Donald Trump a annoncé dimanche son intention de fermer pour deux ans de rénovation le Kennedy Center, emblématique salle de spectacles de Washington boudée par un nombre croissant d’artistes sous l’effet de la reprise en main du président américain.
Le lieu, que le milliardaire a rebaptisé pour y accoler son nom, va fermer le 4 juillet prochain à l’occasion des célébrations des 250 ans des Etats-Unis, a indiqué M. Trump sur son réseau Truth Social.
« J’ai déterminé qu’arrêter ses activités de divertissement pour une durée d’environ deux ans constitue la façon la plus rapide de porter le Trump Kennedy Center au plus haut niveau de réussite, de beauté et de grandeur », a-t-il expliqué.
Cette grande bâtisse blanche proposait depuis 1971 une programmation culturelle diversifiée, forte d’une longue tradition de neutralité politique.
Mais Donald Trump a repris les rênes de l’institution depuis son retour à la Maison Blanche il y a un an.

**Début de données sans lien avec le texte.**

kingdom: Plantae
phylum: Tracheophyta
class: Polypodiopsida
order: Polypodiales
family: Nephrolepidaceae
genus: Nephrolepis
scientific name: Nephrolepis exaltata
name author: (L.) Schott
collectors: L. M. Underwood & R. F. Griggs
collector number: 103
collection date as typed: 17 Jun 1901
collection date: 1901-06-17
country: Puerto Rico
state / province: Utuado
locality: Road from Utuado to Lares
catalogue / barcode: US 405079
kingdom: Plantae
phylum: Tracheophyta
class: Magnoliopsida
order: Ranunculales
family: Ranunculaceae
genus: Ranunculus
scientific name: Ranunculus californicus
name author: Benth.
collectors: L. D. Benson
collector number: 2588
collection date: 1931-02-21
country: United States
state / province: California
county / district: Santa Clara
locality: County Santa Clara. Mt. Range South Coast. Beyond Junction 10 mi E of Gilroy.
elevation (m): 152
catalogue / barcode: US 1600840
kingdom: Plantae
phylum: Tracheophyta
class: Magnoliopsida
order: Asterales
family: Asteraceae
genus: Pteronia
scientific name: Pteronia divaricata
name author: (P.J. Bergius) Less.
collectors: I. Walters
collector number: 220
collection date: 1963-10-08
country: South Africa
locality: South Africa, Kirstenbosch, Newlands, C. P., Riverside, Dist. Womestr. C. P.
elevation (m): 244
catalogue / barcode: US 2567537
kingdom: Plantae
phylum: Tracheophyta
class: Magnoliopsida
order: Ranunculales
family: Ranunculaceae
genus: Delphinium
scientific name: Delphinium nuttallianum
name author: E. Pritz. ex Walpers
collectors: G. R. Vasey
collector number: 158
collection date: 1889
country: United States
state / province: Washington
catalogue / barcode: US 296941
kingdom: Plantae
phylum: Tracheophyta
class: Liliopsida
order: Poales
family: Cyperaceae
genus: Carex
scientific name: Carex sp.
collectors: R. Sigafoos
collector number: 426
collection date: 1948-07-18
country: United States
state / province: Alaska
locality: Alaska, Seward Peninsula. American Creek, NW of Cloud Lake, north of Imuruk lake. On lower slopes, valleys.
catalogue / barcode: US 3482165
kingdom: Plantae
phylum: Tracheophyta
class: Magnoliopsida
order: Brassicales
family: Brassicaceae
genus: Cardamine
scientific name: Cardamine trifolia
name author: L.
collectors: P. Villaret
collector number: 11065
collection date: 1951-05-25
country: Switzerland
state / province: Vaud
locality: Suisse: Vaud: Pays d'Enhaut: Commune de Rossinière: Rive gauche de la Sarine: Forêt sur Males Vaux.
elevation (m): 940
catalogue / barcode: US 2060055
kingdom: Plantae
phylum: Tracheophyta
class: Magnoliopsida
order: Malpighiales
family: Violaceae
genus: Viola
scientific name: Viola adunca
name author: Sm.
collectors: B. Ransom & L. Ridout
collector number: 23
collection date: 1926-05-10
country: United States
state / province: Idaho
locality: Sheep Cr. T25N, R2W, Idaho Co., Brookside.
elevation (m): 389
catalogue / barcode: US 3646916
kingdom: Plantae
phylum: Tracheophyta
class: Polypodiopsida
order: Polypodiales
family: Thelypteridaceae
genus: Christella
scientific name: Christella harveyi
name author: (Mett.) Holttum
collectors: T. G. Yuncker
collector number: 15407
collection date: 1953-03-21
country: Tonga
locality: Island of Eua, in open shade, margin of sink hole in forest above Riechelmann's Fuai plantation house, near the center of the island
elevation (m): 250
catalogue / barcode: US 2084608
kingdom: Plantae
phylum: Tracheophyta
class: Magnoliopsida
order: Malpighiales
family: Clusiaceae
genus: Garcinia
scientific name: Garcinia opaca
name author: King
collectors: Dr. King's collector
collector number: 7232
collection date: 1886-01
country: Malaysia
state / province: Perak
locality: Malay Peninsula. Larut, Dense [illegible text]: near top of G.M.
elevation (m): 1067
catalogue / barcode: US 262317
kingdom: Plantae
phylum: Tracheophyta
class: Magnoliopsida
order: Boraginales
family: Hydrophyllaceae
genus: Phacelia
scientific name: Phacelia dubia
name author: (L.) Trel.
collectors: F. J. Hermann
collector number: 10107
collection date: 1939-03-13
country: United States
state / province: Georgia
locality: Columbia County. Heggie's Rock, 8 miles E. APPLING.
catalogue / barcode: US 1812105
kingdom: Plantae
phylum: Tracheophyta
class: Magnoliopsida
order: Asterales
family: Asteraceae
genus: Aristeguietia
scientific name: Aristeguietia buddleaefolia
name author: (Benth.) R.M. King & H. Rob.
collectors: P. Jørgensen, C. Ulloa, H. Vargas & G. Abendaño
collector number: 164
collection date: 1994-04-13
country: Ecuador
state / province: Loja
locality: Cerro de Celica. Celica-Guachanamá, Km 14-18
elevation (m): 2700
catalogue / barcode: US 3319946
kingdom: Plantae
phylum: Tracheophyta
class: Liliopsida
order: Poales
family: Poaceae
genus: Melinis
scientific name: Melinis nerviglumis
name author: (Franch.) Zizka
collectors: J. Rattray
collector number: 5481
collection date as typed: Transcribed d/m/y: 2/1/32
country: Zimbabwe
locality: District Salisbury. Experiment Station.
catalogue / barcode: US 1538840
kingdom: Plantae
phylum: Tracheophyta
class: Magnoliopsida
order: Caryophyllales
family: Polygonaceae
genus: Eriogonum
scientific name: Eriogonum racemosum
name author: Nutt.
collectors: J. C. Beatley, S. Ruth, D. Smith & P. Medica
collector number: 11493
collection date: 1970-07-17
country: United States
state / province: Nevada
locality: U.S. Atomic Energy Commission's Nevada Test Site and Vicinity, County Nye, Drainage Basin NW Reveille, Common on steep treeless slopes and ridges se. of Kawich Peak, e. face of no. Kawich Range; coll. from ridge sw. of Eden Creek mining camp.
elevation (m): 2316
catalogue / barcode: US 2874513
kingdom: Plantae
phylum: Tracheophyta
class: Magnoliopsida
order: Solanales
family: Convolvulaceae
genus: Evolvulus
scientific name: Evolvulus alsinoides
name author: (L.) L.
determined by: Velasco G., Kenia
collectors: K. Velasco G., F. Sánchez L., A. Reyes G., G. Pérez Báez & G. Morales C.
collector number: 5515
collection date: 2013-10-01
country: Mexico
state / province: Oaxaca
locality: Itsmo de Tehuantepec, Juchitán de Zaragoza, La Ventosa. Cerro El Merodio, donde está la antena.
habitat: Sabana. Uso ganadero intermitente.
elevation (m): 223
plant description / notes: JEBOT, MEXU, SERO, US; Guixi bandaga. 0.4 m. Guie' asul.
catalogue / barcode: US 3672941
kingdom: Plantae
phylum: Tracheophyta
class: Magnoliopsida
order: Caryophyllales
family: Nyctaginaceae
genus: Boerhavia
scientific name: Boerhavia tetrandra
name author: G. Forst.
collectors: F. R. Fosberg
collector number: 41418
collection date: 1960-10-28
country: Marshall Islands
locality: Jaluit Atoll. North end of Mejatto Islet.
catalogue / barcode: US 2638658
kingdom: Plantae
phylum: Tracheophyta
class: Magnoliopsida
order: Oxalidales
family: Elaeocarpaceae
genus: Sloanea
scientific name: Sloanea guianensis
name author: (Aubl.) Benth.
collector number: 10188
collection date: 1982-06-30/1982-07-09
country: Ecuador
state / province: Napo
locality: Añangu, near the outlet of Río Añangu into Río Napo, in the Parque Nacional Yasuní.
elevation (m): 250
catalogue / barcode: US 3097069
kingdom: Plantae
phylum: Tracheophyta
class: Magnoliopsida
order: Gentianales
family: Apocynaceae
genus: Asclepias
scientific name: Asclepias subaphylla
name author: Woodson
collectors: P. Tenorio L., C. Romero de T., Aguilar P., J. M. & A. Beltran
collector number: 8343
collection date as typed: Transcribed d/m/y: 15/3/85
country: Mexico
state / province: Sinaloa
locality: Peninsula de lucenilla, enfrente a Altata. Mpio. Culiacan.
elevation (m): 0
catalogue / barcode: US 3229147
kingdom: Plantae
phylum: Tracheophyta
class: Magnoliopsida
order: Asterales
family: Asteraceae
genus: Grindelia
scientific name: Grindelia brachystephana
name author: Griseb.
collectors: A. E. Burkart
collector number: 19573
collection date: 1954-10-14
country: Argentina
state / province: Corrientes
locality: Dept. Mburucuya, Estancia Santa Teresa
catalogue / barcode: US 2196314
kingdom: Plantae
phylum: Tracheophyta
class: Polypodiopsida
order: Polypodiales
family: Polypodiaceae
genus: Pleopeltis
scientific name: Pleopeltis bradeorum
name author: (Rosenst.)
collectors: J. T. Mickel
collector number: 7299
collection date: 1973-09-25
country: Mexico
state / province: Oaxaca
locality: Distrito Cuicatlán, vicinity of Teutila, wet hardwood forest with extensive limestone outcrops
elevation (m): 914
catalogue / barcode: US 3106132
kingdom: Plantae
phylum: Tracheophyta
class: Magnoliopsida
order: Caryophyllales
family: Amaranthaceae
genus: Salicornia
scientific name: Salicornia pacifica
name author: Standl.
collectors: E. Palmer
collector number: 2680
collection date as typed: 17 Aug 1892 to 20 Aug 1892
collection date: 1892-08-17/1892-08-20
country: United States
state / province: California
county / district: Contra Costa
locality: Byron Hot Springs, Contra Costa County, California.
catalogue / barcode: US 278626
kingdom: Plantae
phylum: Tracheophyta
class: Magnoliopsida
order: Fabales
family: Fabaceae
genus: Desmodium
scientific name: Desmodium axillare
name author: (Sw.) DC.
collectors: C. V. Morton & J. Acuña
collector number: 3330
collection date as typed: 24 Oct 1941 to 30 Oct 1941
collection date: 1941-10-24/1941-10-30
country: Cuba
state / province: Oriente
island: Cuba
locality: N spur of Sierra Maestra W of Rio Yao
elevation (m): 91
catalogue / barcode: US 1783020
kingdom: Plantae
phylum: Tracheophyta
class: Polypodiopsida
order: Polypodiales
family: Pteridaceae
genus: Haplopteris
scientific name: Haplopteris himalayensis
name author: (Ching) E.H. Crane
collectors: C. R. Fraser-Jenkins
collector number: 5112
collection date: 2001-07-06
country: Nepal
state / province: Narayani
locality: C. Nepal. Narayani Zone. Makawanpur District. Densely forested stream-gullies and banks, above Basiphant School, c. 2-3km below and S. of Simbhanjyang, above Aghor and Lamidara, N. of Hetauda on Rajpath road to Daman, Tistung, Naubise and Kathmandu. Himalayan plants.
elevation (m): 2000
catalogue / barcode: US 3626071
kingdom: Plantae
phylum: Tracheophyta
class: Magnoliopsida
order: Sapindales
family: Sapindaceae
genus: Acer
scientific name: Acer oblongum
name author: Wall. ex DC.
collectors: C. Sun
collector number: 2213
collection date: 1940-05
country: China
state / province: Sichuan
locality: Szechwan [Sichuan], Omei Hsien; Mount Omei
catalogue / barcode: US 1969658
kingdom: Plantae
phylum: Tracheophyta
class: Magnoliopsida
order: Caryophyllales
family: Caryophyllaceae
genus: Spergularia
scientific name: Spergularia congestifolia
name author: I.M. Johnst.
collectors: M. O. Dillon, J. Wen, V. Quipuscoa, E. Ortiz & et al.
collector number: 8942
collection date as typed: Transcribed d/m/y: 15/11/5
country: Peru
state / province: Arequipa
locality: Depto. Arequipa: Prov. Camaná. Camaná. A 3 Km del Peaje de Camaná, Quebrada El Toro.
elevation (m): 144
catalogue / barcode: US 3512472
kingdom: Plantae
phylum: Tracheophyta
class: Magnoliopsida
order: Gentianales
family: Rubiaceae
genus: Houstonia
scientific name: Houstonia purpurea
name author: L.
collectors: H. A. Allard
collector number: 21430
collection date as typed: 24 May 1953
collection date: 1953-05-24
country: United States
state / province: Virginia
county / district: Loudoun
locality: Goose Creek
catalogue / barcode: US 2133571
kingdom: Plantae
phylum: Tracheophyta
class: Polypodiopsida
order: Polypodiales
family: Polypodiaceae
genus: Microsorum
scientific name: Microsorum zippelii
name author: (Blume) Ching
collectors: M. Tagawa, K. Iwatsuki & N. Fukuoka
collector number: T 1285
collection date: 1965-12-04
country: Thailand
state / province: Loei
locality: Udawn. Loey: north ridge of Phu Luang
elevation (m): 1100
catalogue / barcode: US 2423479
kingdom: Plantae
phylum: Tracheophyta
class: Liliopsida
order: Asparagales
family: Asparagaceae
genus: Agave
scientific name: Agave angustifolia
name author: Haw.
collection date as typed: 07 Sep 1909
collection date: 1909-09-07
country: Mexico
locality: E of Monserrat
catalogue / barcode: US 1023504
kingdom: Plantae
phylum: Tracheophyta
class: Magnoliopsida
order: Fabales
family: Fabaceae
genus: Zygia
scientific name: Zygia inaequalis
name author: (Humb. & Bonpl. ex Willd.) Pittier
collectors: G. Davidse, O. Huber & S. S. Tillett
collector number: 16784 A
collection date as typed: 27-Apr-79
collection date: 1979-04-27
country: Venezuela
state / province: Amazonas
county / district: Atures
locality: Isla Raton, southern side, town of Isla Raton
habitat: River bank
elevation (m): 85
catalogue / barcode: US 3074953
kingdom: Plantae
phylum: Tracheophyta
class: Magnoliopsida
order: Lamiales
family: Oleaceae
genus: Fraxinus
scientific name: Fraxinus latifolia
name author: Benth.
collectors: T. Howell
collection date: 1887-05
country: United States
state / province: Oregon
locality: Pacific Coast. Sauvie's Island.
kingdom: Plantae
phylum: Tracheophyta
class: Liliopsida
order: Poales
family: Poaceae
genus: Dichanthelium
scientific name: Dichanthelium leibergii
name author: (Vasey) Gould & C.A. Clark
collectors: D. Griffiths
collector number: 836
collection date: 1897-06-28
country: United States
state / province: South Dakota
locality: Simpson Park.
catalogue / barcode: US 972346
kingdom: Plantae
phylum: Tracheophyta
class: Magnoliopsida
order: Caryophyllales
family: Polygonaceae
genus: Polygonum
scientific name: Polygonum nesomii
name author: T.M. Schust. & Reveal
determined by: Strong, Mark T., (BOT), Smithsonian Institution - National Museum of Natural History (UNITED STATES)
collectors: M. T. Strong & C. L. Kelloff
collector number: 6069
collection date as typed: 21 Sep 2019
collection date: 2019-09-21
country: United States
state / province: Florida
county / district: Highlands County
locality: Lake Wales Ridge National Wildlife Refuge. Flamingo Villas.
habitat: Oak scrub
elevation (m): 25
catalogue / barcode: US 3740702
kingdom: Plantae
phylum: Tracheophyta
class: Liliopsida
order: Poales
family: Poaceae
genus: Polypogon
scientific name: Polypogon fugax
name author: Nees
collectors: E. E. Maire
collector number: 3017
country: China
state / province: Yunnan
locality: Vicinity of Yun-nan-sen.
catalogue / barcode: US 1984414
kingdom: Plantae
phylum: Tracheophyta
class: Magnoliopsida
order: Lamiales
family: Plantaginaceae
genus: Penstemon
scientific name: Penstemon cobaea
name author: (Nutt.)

Il a placé ses proches à la direction, les drag shows et les événements célébrant la communauté LGBT+ ont été supprimés tandis que des conférences de la droite religieuse ont été organisées et des artistes chrétiens ont été invités.
Certains artistes ont décidé en réaction d’annuler leurs spectacles prévus dans cette institution, comme la comédie musicale à succès « Hamilton », ou encore le groupe de jazz The Cookers.
– « Tout le monde annule » –
Donald Trump n’a pas précisé l’ampleur des travaux prévus, qui permettront selon lui de transformer une institution « délabrée » en un « bastion de classe mondiale des arts, de la musique et du divertissement ».
« Le financement est finalisé et entièrement en place ! », a ajouté le milliardaire, lui-même président du conseil d’administration de la salle qui a accueilli fin janvier l’avant-première de « Melania », le documentaire consacré à la Première dame.
Sa façade affiche désormais le nom « Trump Kennedy Center », un changement considéré comme ultime symbole de sa reprise en main. Il a été dénoncé par la famille du président Kennedy et par l’opposition démocrate qui en conteste la légalité en l’absence de législation au Congrès.
Donald Trump avait dit être « honoré » et « surpris » par cette décision – bien qu’il ait parlé du « Trump-Kennedy Center » de manière insistante depuis son retour au pouvoir, en feignant de plaisanter.
Maria Shriver, autrice et membre de la famille Kennedy, a lié sur X l’annonce de la fermeture du centre à venir au fait que « personne ne veut plus s’y produire » et que « tout le monde annule » .
Dernier en date à annuler des représentations: le compositeur Philip Glass. Le maître de la musique répétitive et minimaliste, trois fois nommé aux Oscars, a jugé « les valeurs du Kennedy Center aujourd’hui (…) en contradiction directe avec le message de la symphonie » qu’il devait y présenter et qui est consacrée au président Abraham Lincoln qui aboli l’esclavage.
Le Washington National Opera a récemment annoncé qu’il allait quitter le centre, où il basé depuis son ouverture il y a plus de 50 ans.
En octobre, le Washington Post révélait que les ventes de billets y avait chuté à leur plus bas niveau depuis la pandémie.
Depuis son retour au pouvoir, M. Trump a lancé des transformations de lieux emblématiques de Washington, à commencer par la construction d’une salle de bal de 1.000 places à la Maison Blanche, pour plusieurs centaines de millions de dollars, ainsi qu’un projet d’arche imposante près du mémorial de Lincoln.